She wanted to yell a string of obscenities, but her teeth were chattering so hard she couldn’t have done it if she tried. Instead, Juniper kicked off her wet shoes, peeled off her socks, and tiptoed on frozen feet to the bathroom, where she sat on the edge of the tub and ran hot water over her lower legs. But she had forgotten that icy extremities required a slow warm-up, and she let herself sob when the water pierced like needles.
It had been a very long time since she had cried over Sullivan Tate.
A sliver of her soul wanted to show up at his door and beg him to change his mind. For just a moment or two she wished there was a way to undo the past, to erase his marriage to Ashley, to put herself in her former best friend’s place. But even as she ran her thumb beneath her swollen eyes, she knew that she didn’t want that. Not really. She didn’t know the man that Sullivan had become, and her starry-eyed memories of those weeks they were in love were a fairy tale that even she didn’t believe. It had been a summer romance, nothing more. Besides, there was no way to forget everything she knew, everything she had learned along the way. Juniper had a life now, a job she adored, an apartment on the fourth floor that boasted a glimpse of the Rockies over the lowlying buildings of her modest, academic neighborhood. She was strong and capable, independent.
Never mind that her brief relationship with Sullivan had changed her life forever.
As she was toweling her feet and then stripping off the rest of her cold, damp clothes, Juniper allowed herself to consider her former best friend. It was like pressing a bruise, but welcome in a way because thinking about Ashley yanked her head out of the clouds. Sullivan and Ashley were married now. They had children and a life together that Juniper knew nothing about. They shared a history—and a future—that she was not a part of, and as much as she wished that things had turned out differently, here she was.
Juniper pulled on leggings and a chunky cable-knit sweater, and layered two pairs of socks over her numb feet. Then she went into the kitchen and quickly spread some peanut butter on a slice of bread. Folding it in half, she ate it while she grabbed her backpack from the hook by the door. Mandy’s sister was expecting her to pick up Willa eventually, but in the meantime, she needed to start collecting her thoughts.
* * *
Juniper was an archival librarian by trade, but her small liberal arts college didn’t boast an enormous collection of precious books and documents that required her to appraise, process, and catalog new finds regularly. Instead, she managed a small library dedicated to the obscure theologian the college was named for—and spent the majority of her time helping students and academics conduct research and find often-esoteric information within the hundreds of thousands of pages she had come to consider her own. In other words, she preserved, maintained, and disseminated a wealth of knowledge and information. Juniper was a researcher. It was a safe, orderly, predictable job that offered a comfortable distance from which to dissect events she longed to understand. And there was nothing she had researched quite so thoroughly as what had happened in Jericho that summer.
Everett’s little incident room seemed paltry in comparison.

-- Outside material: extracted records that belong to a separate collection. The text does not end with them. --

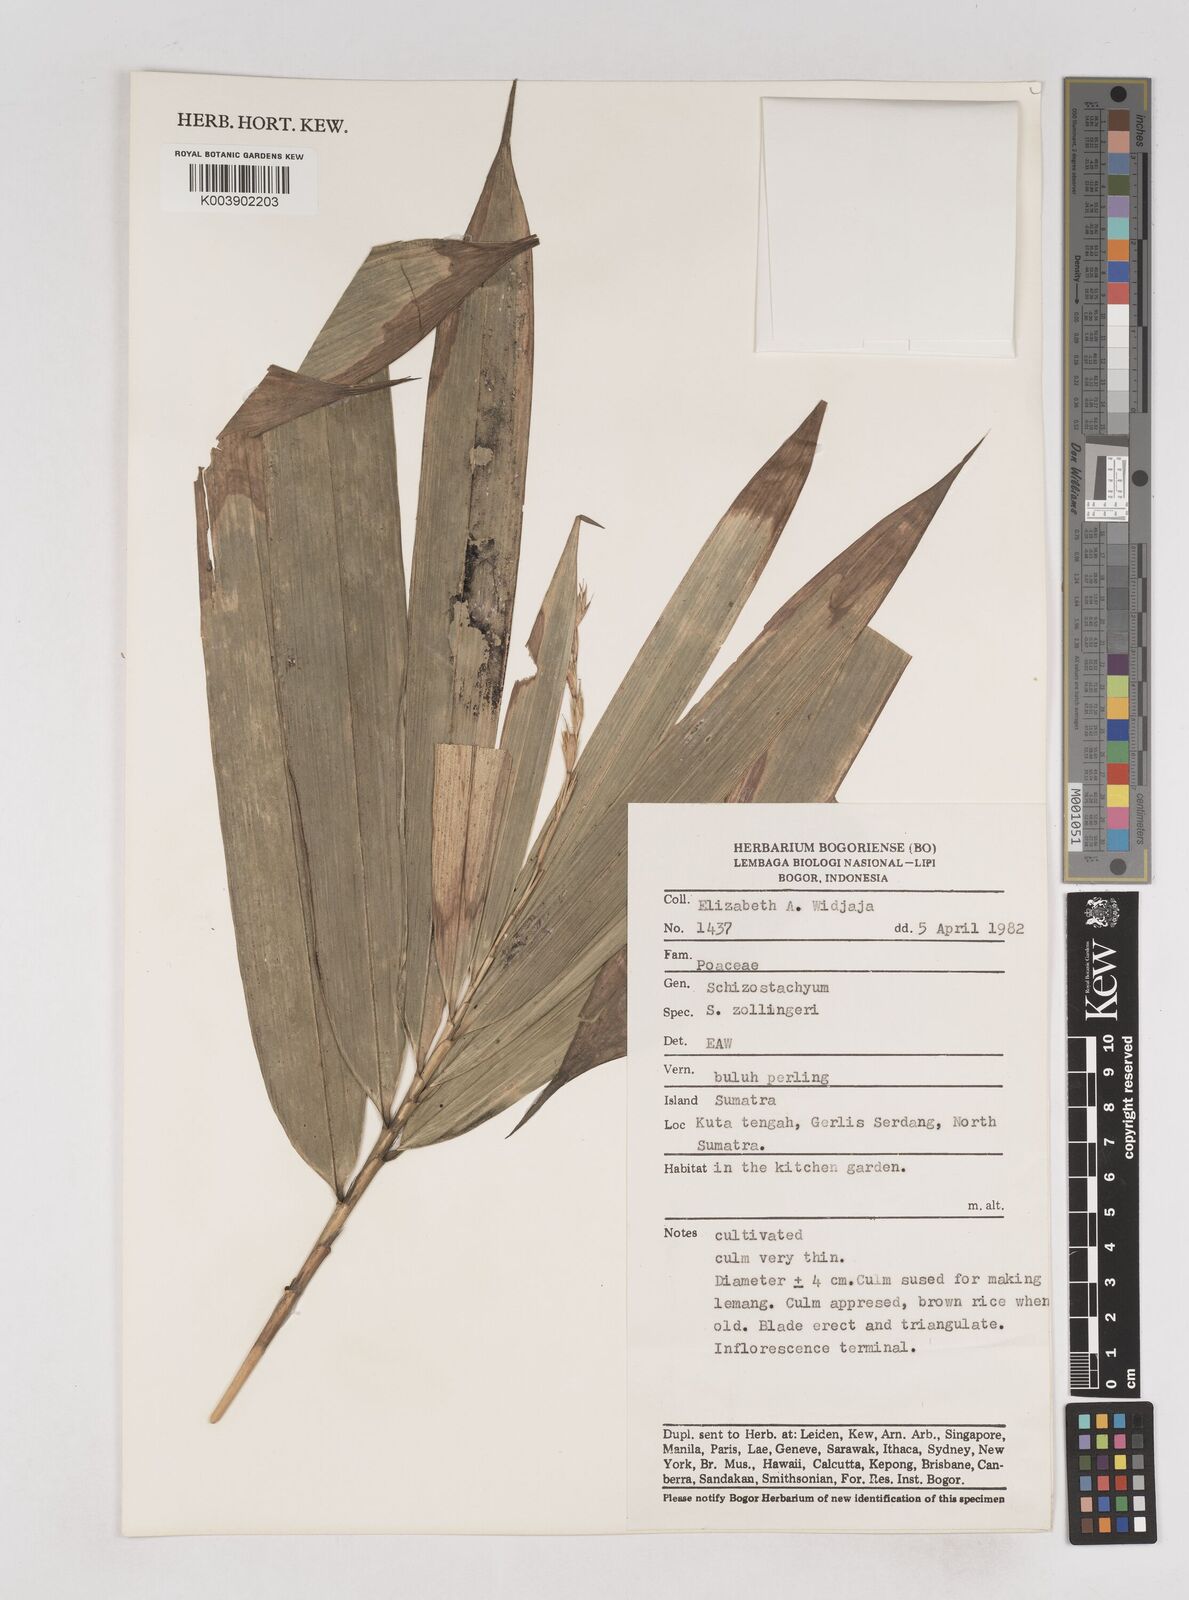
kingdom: Plantae
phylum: Tracheophyta
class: Liliopsida
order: Poales
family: Poaceae
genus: Schizostachyum
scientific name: Schizostachyum latifolium
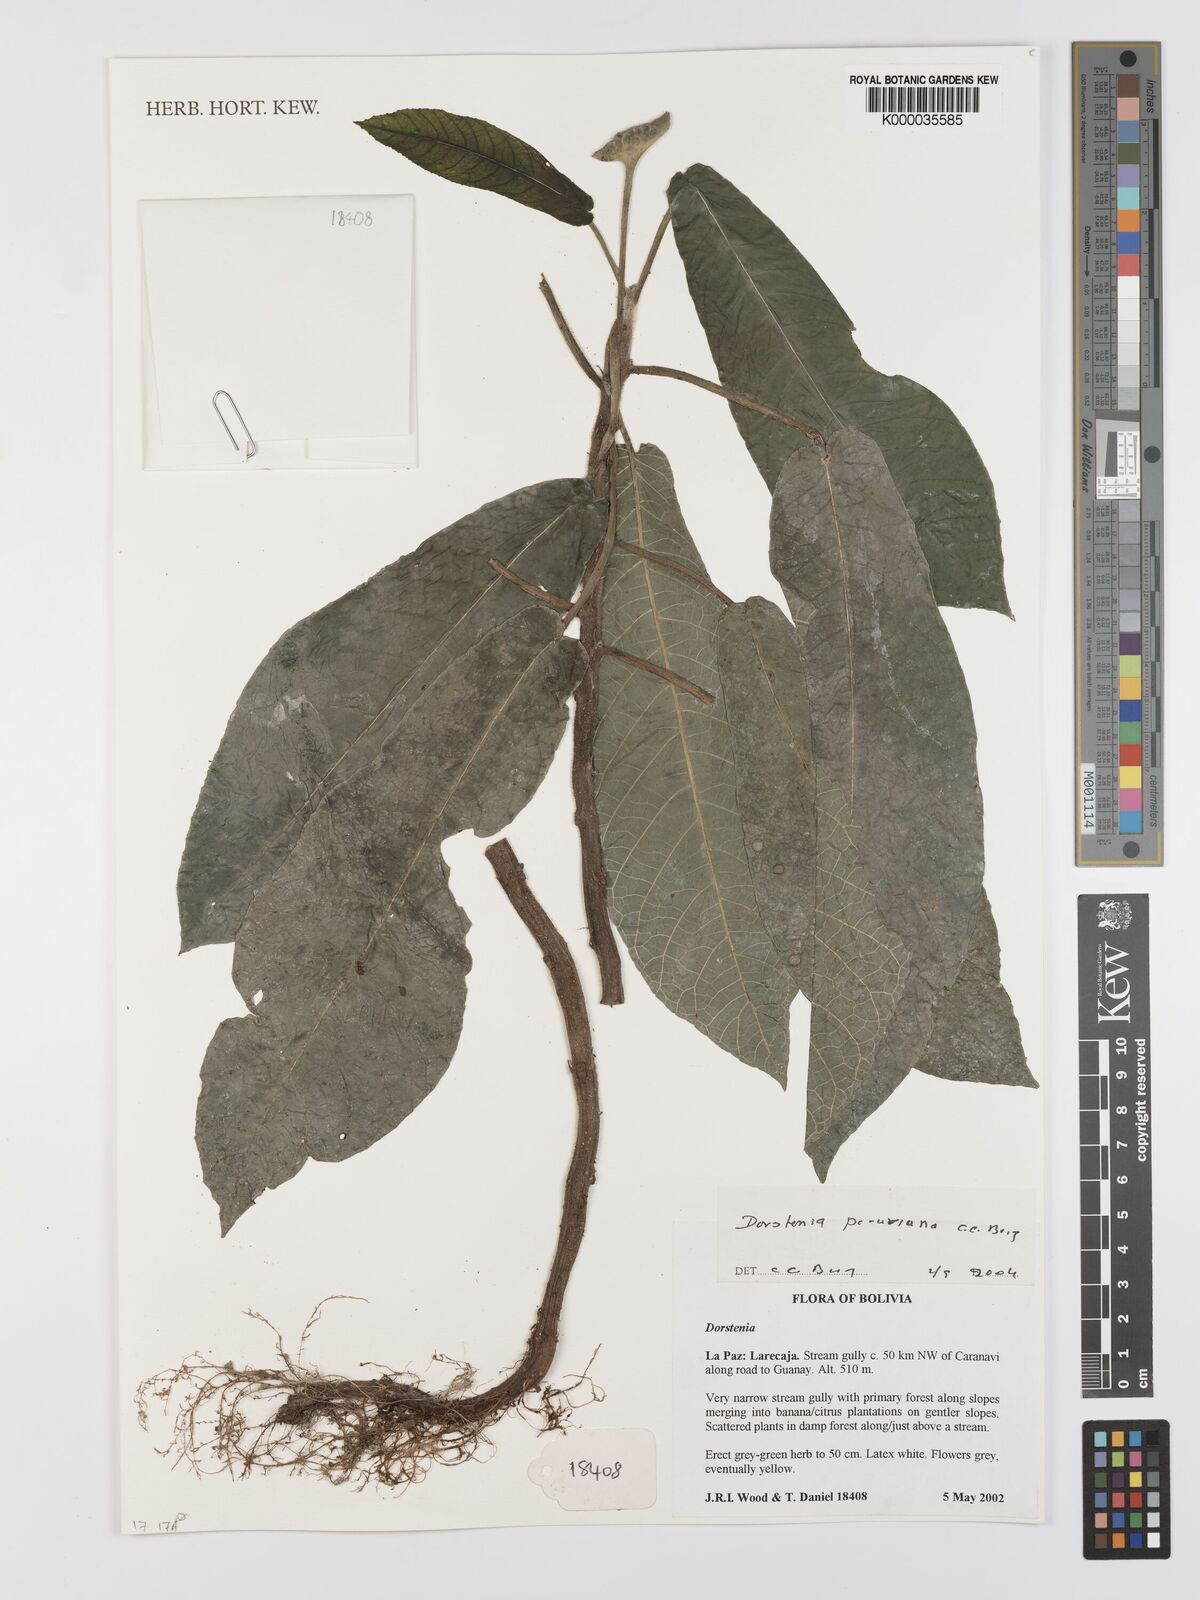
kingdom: Plantae
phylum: Tracheophyta
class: Magnoliopsida
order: Rosales
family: Moraceae
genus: Dorstenia
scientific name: Dorstenia peruviana
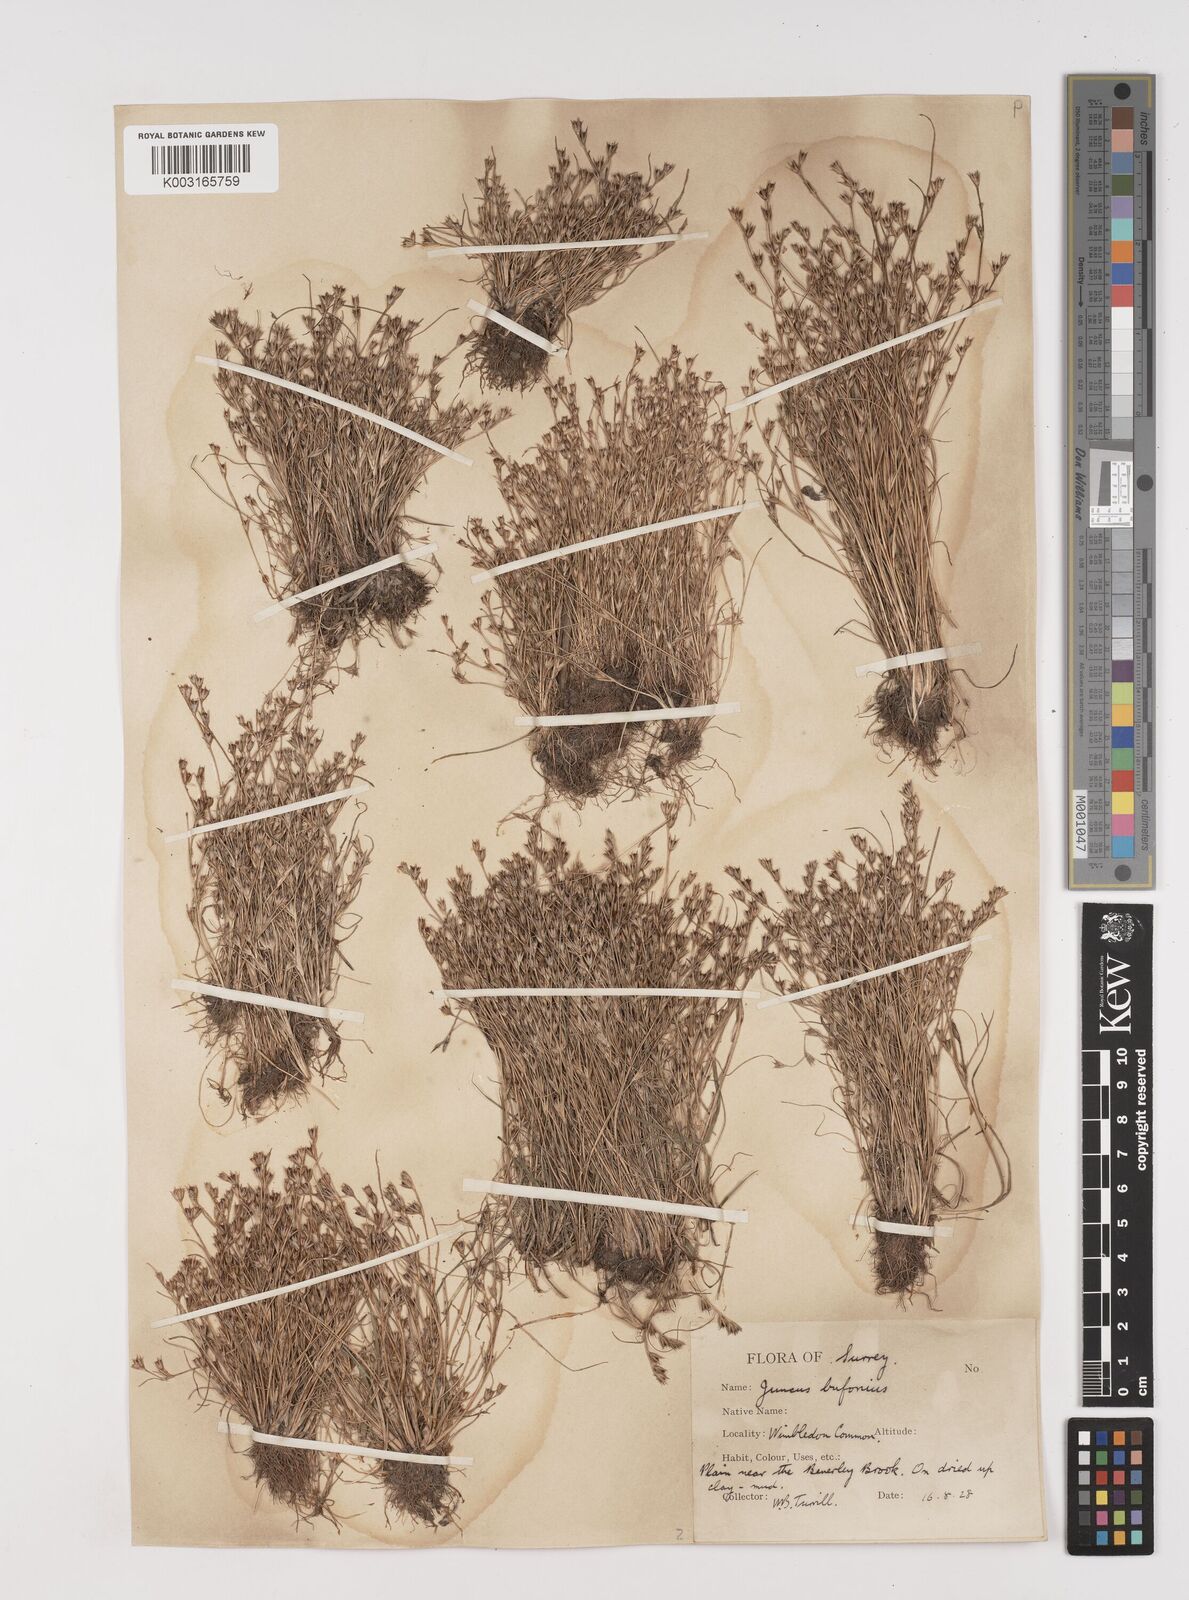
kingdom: Plantae
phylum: Tracheophyta
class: Liliopsida
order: Poales
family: Juncaceae
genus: Juncus
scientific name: Juncus bufonius
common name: Toad rush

While her laptop powered up, Juniper pulled out her notebooks and pens. Her hair was a damp mess, so she stuck the pen she was holding in between her teeth and swept her curls into a tangled topknot. She spread her notebooks and papers out on the coffee table, and when she ran out of room, she used the couch cushions beside her hips.
It was hard to remember when exactly she started digging into the murders, because it seemed to her that for nearly fifteen years she had thought of little else. She gave birth to Willa and left for college and secured a job and went through the motions of a normal, productive life—dates with harmless, unremarkable men, girls’ weekends to Aspen, contributions to a modest 401K—but beneath it all, forever and ever, amen, was the low vibration of what had happened that night. She couldn’t escape it, so she embraced it.
Each notebook represented years of gathered information in the form of everything from conversations that she tried to recall verbatim to notes that she took on the articles, TV news segments, and blog posts she found relating to the murders. There hadn’t been a lot of media attention, and Juniper had to scrape mentions from far-flung corners of the internet. The FBI had never gotten involved—presumably because the case was not high-profile enough—and the media was quick to turn their attention to more salacious stories when nothing immediately shook loose on the case.
Still, she was persistent. She’d managed to track down a former criminal profiler via a Reddit chat room, and learned that most rural or small-town homicides were crimes of passion committed by someone the victim intimately knew. After exhausting Juniper’s patchwork anthology about the murders, he reminded her that the most obvious suspect was usually the right one. He favored Jonathan and wondered why the sheriff’s department hadn’t been able to make a conviction stick. He blamed the ineptitude of local law enforcement and the thunderstorm that had rolled through Jericho only hours after the shots were fired. Evidence was washed away before more capable crime scene technicians had a chance to collect the marks and traces and bits of ephemera that could have led to an arrest.